The Directorate General of Foreign Trade (DGFT) has agreed to allow domestic airlines to directly import jet fuel, a move set to help the loss-making carriers like Kingfisher Airlines and Air India save on fuel cost, which accounts for nearly 40% of their total operating cost.
Faced with mounting losses on the back of rising fuel price, a weakening rupee against the dollar and cut-throat competition in the market, Kingfisher Airlines had last month sought the government’s permission to import aviation turbine fuel (ATF) to avoid paying sales tax ranging from 4-36% on it.
?At a meeting last week of committee of secretaries (CoS), it was decided that airlines be allowed to directly import ATF for their own use,” official sources told FE. The sources added that DGFT was initially agreeable to allow airlines to import fuel only for a limited time period, depending upon their requirements, but acceded to aviation ministry ministry’s request for not limiting the time period. However, a formal notification on the same will soon be issued by the DGFT.
Ernst & Young partner Paresh Parekh, however, expressed concern over storage of imported ATF as airlines don’t have fueling infrastructure. Almost all domestic airlines are bleeding due to the high fuel price in the country, which is nearly 50-60% more compared to countries like Malaysia, Thailand and UAE. For instance, a kilolitre of jetfuel on November 1 cost R41,009 in Kuala Lumpur compared to R68,769 in Kolkata.

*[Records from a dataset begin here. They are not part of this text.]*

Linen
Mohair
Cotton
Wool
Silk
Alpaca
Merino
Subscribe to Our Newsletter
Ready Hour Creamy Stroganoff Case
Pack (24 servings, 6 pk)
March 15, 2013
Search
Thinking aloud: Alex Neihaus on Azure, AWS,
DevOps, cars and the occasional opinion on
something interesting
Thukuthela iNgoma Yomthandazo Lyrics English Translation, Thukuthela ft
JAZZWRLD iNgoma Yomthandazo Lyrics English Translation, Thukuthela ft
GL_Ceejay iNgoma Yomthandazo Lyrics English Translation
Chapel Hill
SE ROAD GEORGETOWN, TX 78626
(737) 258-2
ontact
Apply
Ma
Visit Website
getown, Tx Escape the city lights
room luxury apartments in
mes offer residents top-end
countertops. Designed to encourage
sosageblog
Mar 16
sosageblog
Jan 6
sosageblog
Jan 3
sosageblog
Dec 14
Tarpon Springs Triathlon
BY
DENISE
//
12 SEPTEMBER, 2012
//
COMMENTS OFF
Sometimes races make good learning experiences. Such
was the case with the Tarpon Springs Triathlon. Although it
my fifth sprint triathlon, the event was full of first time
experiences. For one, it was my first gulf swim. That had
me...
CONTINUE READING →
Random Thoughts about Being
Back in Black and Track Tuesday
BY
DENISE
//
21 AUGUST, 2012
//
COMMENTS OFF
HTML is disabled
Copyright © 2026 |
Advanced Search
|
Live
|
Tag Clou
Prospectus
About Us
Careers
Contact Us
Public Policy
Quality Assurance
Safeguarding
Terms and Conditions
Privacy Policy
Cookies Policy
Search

At present, public sector oil marketing companies (OMCs) have monopoly over distribution and sale of ATF and airlines alleged they are not maintaining transparency in pricing.
The domestic airlines have been demanding rationalisation of taxes on ATF to save on operating cost. While taxes on jet fuel is high in the country, the global crude price has increased 30% this fiscal, adding to the airline’s cost of operations.
?A 10% increase in fuel price impacts the operating cost of an airline to the extent of 300-350 basis points,” Rashesh Shah, equity research analyst at ICICI Securities said.
The woes of airlines have not ended there, with the rupee depreciating by nearly 18%, increasing the cash outgo of carriers as major payments like maintenance and lease rentals are in foreign currency.